[Records from a collection]

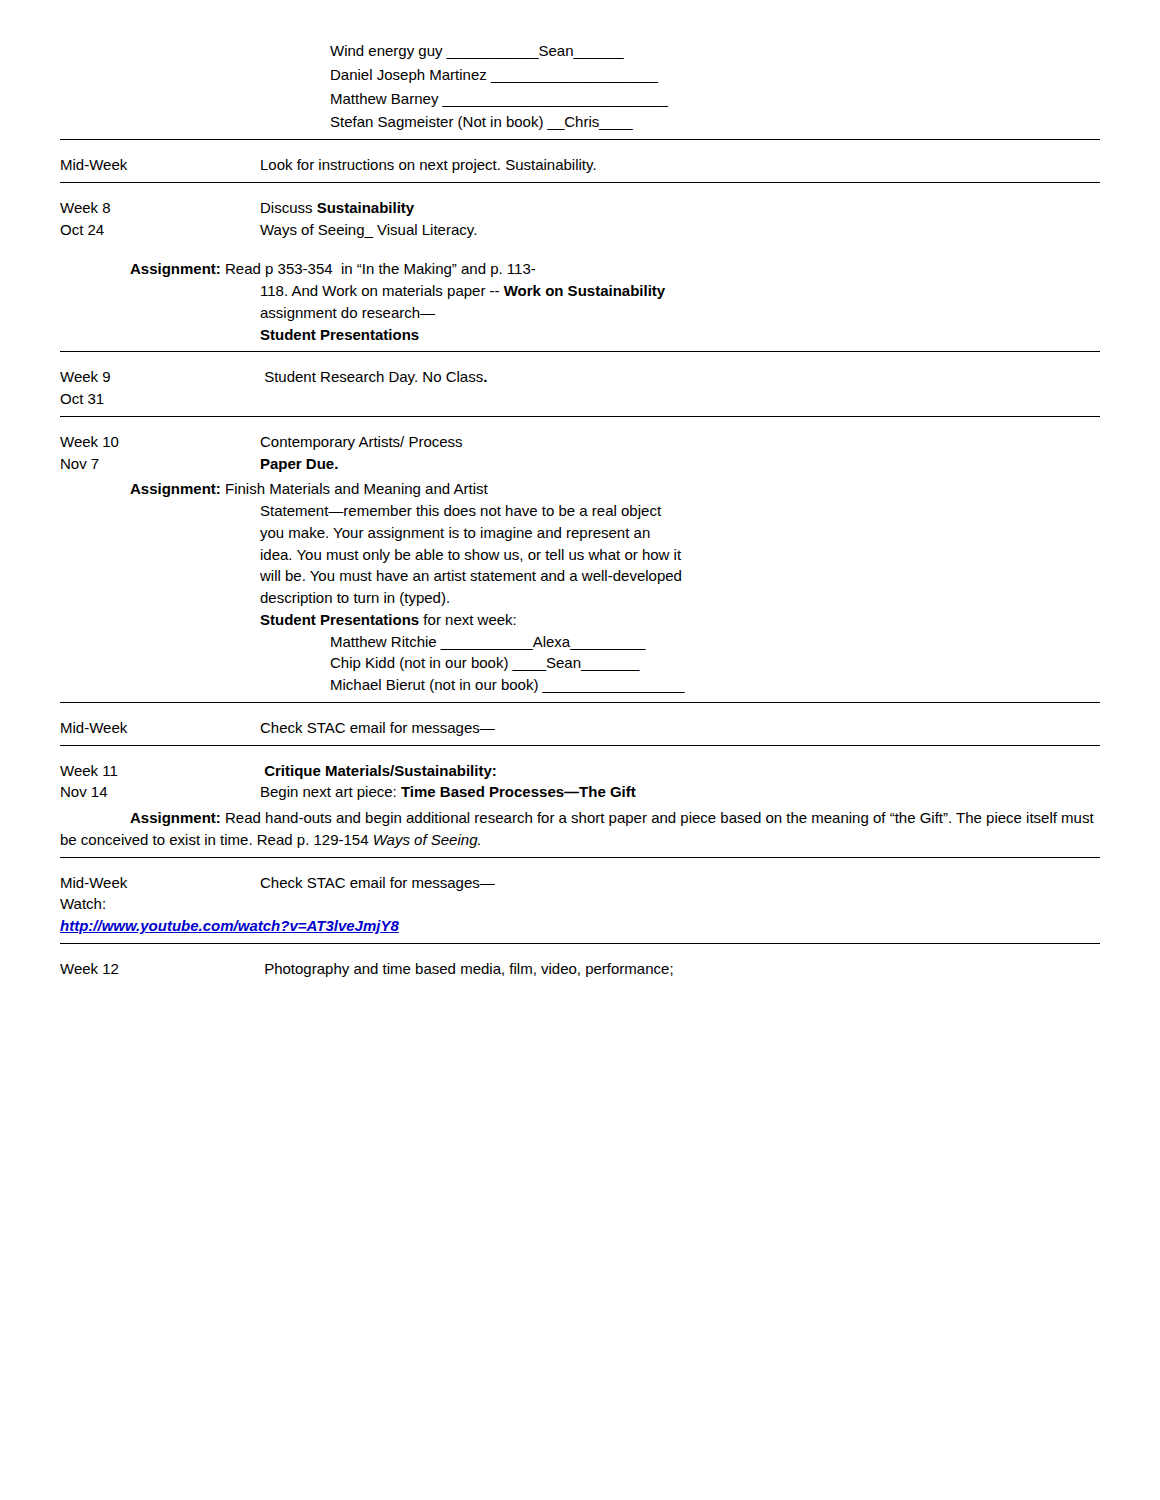Wind energy guy ___________Sean______
Daniel Joseph Martinez ____________________
Matthew Barney ___________________________
Stefan Sagmeister (Not in book) __Chris____
Mid-Week
Look for instructions on next project. Sustainability.
Week 8
Oct 24
Discuss Sustainability
Ways of Seeing_ Visual Literacy.
Assignment: Read p 353-354 in “In the Making” and p. 113-
118. And Work on materials paper -- Work on Sustainability
assignment do research—
Student Presentations
Week 9
Oct 31
Student Research Day. No Class.
Week 10
Nov 7
Contemporary Artists/ Process
Paper Due.
Assignment: Finish Materials and Meaning and Artist
Statement—remember this does not have to be a real object
you make. Your assignment is to imagine and represent an
idea. You must only be able to show us, or tell us what or how it
will be. You must have an artist statement and a well-developed
description to turn in (typed).
Student Presentations for next week:
Matthew Ritchie ___________Alexa_________
Chip Kidd (not in our book) ____Sean_______
Michael Bierut (not in our book) _________________
Mid-Week
Check STAC email for messages—
Week 11
Nov 14
Critique Materials/Sustainability:
Begin next art piece: Time Based Processes—The Gift
Assignment: Read hand-outs and begin additional research for a short paper and piece based on the meaning of “the Gift”. The piece itself must be conceived to exist in time. Read p. 129-154 Ways of Seeing.
Mid-Week
Watch:
Check STAC email for messages—
http://www.youtube.com/watch?v=AT3lveJmjY8
Week 12
Photography and time based media, film, video, performance;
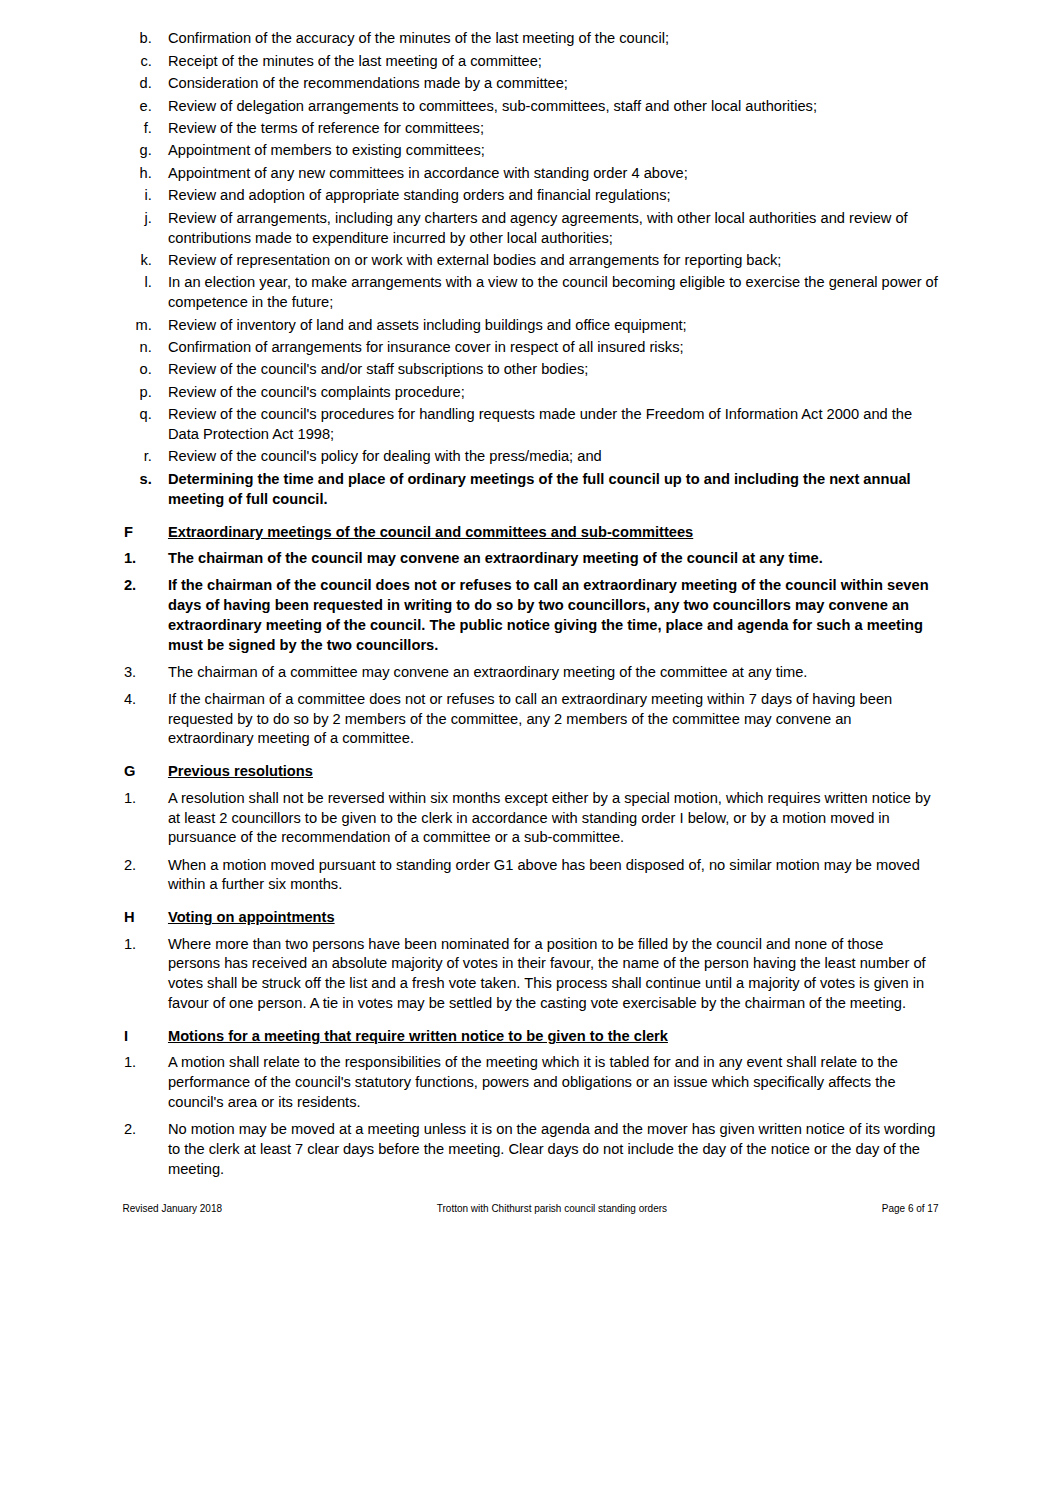b. Confirmation of the accuracy of the minutes of the last meeting of the council;
c. Receipt of the minutes of the last meeting of a committee;
d. Consideration of the recommendations made by a committee;
e. Review of delegation arrangements to committees, sub-committees, staff and other local authorities;
f. Review of the terms of reference for committees;
g. Appointment of members to existing committees;
h. Appointment of any new committees in accordance with standing order 4 above;
i. Review and adoption of appropriate standing orders and financial regulations;
j. Review of arrangements, including any charters and agency agreements, with other local authorities and review of contributions made to expenditure incurred by other local authorities;
k. Review of representation on or work with external bodies and arrangements for reporting back;
l. In an election year, to make arrangements with a view to the council becoming eligible to exercise the general power of competence in the future;
m. Review of inventory of land and assets including buildings and office equipment;
n. Confirmation of arrangements for insurance cover in respect of all insured risks;
o. Review of the council's and/or staff subscriptions to other bodies;
p. Review of the council's complaints procedure;
q. Review of the council's procedures for handling requests made under the Freedom of Information Act 2000 and the Data Protection Act 1998;
r. Review of the council's policy for dealing with the press/media; and
s. Determining the time and place of ordinary meetings of the full council up to and including the next annual meeting of full council.
FExtraordinary meetings of the council and committees and sub-committees
1. The chairman of the council may convene an extraordinary meeting of the council at any time.
2. If the chairman of the council does not or refuses to call an extraordinary meeting of the council within seven days of having been requested in writing to do so by two councillors, any two councillors may convene an extraordinary meeting of the council. The public notice giving the time, place and agenda for such a meeting must be signed by the two councillors.
3. The chairman of a committee may convene an extraordinary meeting of the committee at any time.
4. If the chairman of a committee does not or refuses to call an extraordinary meeting within 7 days of having been requested by to do so by 2 members of the committee, any 2 members of the committee may convene an extraordinary meeting of a committee.
GPrevious resolutions
1. A resolution shall not be reversed within six months except either by a special motion, which requires written notice by at least 2 councillors to be given to the clerk in accordance with standing order I below, or by a motion moved in pursuance of the recommendation of a committee or a sub-committee.
2. When a motion moved pursuant to standing order G1 above has been disposed of, no similar motion may be moved within a further six months.
HVoting on appointments
1. Where more than two persons have been nominated for a position to be filled by the council and none of those persons has received an absolute majority of votes in their favour, the name of the person having the least number of votes shall be struck off the list and a fresh vote taken. This process shall continue until a majority of votes is given in favour of one person. A tie in votes may be settled by the casting vote exercisable by the chairman of the meeting.
IMotions for a meeting that require written notice to be given to the clerk
1. A motion shall relate to the responsibilities of the meeting which it is tabled for and in any event shall relate to the performance of the council's statutory functions, powers and obligations or an issue which specifically affects the council's area or its residents.
2. No motion may be moved at a meeting unless it is on the agenda and the mover has given written notice of its wording to the clerk at least 7 clear days before the meeting. Clear days do not include the day of the notice or the day of the meeting.
Revised January 2018 Trotton with Chithurst parish council standing orders Page 6 of 17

## Required action
Give the data again exactly as written, with no pictures included.

## Answer box
Wind energy guy ___________Sean______
Daniel Joseph Martinez ____________________
Matthew Barney ___________________________
Stefan Sagmeister (Not in book) __Chris____
Mid-Week
Look for instructions on next project. Sustainability.
Week 8
Oct 24
Discuss Sustainability
Ways of Seeing_ Visual Literacy.
Assignment: Read p 353-354 in “In the Making” and p. 113-
118. And Work on materials paper -- Work on Sustainability
assignment do research—
Student Presentations
Week 9
Oct 31
Student Research Day. No Class.
Week 10
Nov 7
Contemporary Artists/ Process
Paper Due.
Assignment: Finish Materials and Meaning and Artist
Statement—remember this does not have to be a real object
you make. Your assignment is to imagine and represent an
idea. You must only be able to show us, or tell us what or how it
will be. You must have an artist statement and a well-developed
description to turn in (typed).
Student Presentations for next week:
Matthew Ritchie ___________Alexa_________
Chip Kidd (not in our book) ____Sean_______
Michael Bierut (not in our book) _________________
Mid-Week
Check STAC email for messages—
Week 11
Nov 14
Critique Materials/Sustainability:
Begin next art piece: Time Based Processes—The Gift
Assignment: Read hand-outs and begin additional research for a short paper and piece based on the meaning of “the Gift”. The piece itself must be conceived to exist in time. Read p. 129-154 Ways of Seeing.
Mid-Week
Watch:
Check STAC email for messages—
http://www.youtube.com/watch?v=AT3lveJmjY8
Week 12
Photography and time based media, film, video, performance;
b. Confirmation of the accuracy of the minutes of the last meeting of the council;
c. Receipt of the minutes of the last meeting of a committee;
d. Consideration of the recommendations made by a committee;
e. Review of delegation arrangements to committees, sub-committees, staff and other local authorities;
f. Review of the terms of reference for committees;
g. Appointment of members to existing committees;
h. Appointment of any new committees in accordance with standing order 4 above;
i. Review and adoption of appropriate standing orders and financial regulations;
j. Review of arrangements, including any charters and agency agreements, with other local authorities and review of contributions made to expenditure incurred by other local authorities;
k. Review of representation on or work with external bodies and arrangements for reporting back;
l. In an election year, to make arrangements with a view to the council becoming eligible to exercise the general power of competence in the future;
m. Review of inventory of land and assets including buildings and office equipment;
n. Confirmation of arrangements for insurance cover in respect of all insured risks;
o. Review of the council's and/or staff subscriptions to other bodies;
p. Review of the council's complaints procedure;
q. Review of the council's procedures for handling requests made under the Freedom of Information Act 2000 and the Data Protection Act 1998;
r. Review of the council's policy for dealing with the press/media; and
s. Determining the time and place of ordinary meetings of the full council up to and including the next annual meeting of full council.
FExtraordinary meetings of the council and committees and sub-committees
1. The chairman of the council may convene an extraordinary meeting of the council at any time.
2. If the chairman of the council does not or refuses to call an extraordinary meeting of the council within seven days of having been requested in writing to do so by two councillors, any two councillors may convene an extraordinary meeting of the council. The public notice giving the time, place and agenda for such a meeting must be signed by the two councillors.
3. The chairman of a committee may convene an extraordinary meeting of the committee at any time.
4. If the chairman of a committee does not or refuses to call an extraordinary meeting within 7 days of having been requested by to do so by 2 members of the committee, any 2 members of the committee may convene an extraordinary meeting of a committee.
GPrevious resolutions
1. A resolution shall not be reversed within six months except either by a special motion, which requires written notice by at least 2 councillors to be given to the clerk in accordance with standing order I below, or by a motion moved in pursuance of the recommendation of a committee or a sub-committee.
2. When a motion moved pursuant to standing order G1 above has been disposed of, no similar motion may be moved within a further six months.
HVoting on appointments
1. Where more than two persons have been nominated for a position to be filled by the council and none of those persons has received an absolute majority of votes in their favour, the name of the person having the least number of votes shall be struck off the list and a fresh vote taken. This process shall continue until a majority of votes is given in favour of one person. A tie in votes may be settled by the casting vote exercisable by the chairman of the meeting.
IMotions for a meeting that require written notice to be given to the clerk
1. A motion shall relate to the responsibilities of the meeting which it is tabled for and in any event shall relate to the performance of the council's statutory functions, powers and obligations or an issue which specifically affects the council's area or its residents.
2. No motion may be moved at a meeting unless it is on the agenda and the mover has given written notice of its wording to the clerk at least 7 clear days before the meeting. Clear days do not include the day of the notice or the day of the meeting.
Revised January 2018 Trotton with Chithurst parish council standing orders Page 6 of 17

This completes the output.